Prometheus
Workflow
- Confirm SLOs and critical service signals.
- Define metric model and label policy before instrumentation.
- Configure scrape jobs and service discovery with security constraints.
- Implement recording rules for expensive or standardized queries.
- Build alert rules with clear severity and runbook links.
- Tune retention and storage based on ingestion profile.
- Validate alert and query behavior under failure scenarios.
Preflight (Ask / Check First)
- Prometheus version and deployment model.
- Ingestion volume and retention targets.
- Alertmanager routing and escalation policy.
- Known cardinality hotspots.
- Multi-tenant or federation requirements.
Metric and Label Design
- Use stable, descriptive metric names with consistent units.
- Prefer low-cardinality labels and bounded value sets.
- Avoid dynamic identifiers (request IDs, user IDs) as labels.
- Keep most metrics unlabeled or minimally labeled.

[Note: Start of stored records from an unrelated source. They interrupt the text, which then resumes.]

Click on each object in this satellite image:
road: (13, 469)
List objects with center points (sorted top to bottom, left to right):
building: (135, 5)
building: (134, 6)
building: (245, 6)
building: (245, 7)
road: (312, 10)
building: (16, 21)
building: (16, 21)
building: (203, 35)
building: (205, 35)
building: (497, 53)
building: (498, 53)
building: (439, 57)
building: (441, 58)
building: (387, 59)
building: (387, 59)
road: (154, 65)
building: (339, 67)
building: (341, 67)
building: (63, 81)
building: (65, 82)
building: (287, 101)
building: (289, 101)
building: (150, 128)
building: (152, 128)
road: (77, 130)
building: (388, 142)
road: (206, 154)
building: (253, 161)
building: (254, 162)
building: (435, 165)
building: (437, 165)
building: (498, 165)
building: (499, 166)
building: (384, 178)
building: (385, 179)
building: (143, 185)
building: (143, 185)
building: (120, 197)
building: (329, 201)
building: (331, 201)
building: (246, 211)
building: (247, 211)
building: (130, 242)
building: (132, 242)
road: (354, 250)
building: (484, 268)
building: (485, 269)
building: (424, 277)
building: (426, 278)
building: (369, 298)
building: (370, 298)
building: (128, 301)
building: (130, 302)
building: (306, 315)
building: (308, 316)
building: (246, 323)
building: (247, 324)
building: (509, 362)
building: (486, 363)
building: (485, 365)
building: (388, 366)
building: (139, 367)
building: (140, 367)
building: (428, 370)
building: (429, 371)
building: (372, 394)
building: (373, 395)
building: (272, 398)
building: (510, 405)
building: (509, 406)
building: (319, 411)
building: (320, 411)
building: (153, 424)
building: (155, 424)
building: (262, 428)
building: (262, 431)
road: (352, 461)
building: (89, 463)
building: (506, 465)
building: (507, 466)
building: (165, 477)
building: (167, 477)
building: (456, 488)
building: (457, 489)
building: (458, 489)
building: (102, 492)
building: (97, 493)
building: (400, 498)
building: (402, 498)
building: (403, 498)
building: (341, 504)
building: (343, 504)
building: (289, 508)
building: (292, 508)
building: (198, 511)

- Prefer counters/histograms with clear semantics.
Scrape and Rule Architecture
- Keep scrape intervals aligned with SLO sensitivity.
- Separate high-churn targets from steady infrastructure jobs.
- Use recording rules for heavy dashboards and common alert predicates.
- Group related rules and set rule evaluation intervals intentionally.
- Keep rule files versioned and reviewed like code.
- Convert legacy rule files to YAML with
promtool update rules before upgrades.
Rule Group Pattern
groups:
- name: service-latency
interval: 30s
rules:
- record: service:http_request_rate5m
expr: sum by (service) (rate(http_requests_total[5m]))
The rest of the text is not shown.